Work task – From start to end, write out the following data exactly, apart from its images.

====== Data ======

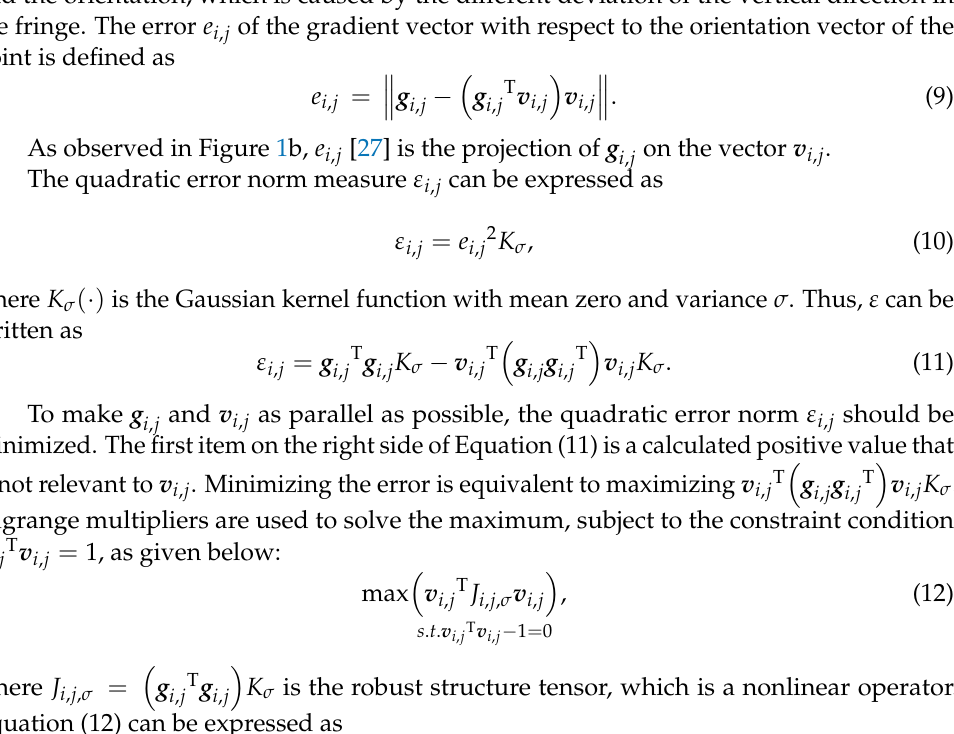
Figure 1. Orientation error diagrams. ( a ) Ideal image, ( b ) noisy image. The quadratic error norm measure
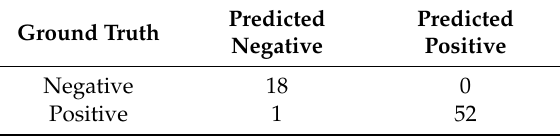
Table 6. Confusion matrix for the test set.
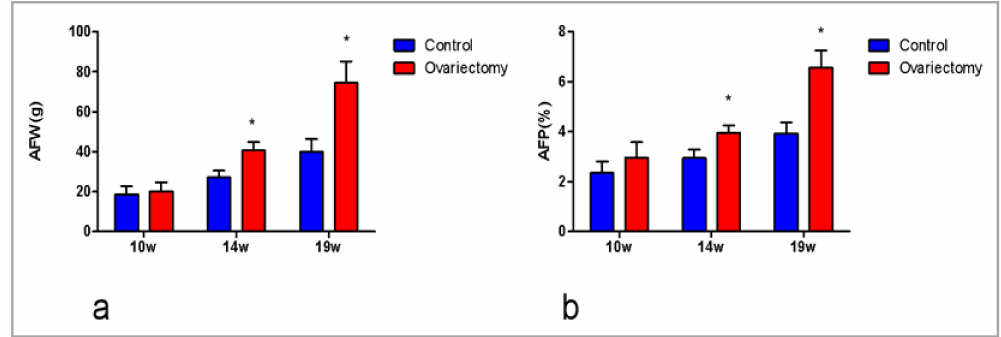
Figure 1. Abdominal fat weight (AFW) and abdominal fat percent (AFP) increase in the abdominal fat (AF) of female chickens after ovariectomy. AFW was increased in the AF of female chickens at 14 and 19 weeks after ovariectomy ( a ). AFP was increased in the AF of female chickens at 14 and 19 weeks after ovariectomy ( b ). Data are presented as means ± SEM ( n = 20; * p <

======

Result –
Figure 1. Orientation error diagrams. ( a ) Ideal image, ( b ) noisy image. The quadratic error norm measure
Table 6. Confusion matrix for the test set.
Figure 1. Abdominal fat weight (AFW) and abdominal fat percent (AFP) increase in the abdominal fat (AF) of female chickens after ovariectomy. AFW was increased in the AF of female chickens at 14 and 19 weeks after ovariectomy ( a ). AFP was increased in the AF of female chickens at 14 and 19 weeks after ovariectomy ( b ). Data are presented as means ± SEM ( n = 20; * p <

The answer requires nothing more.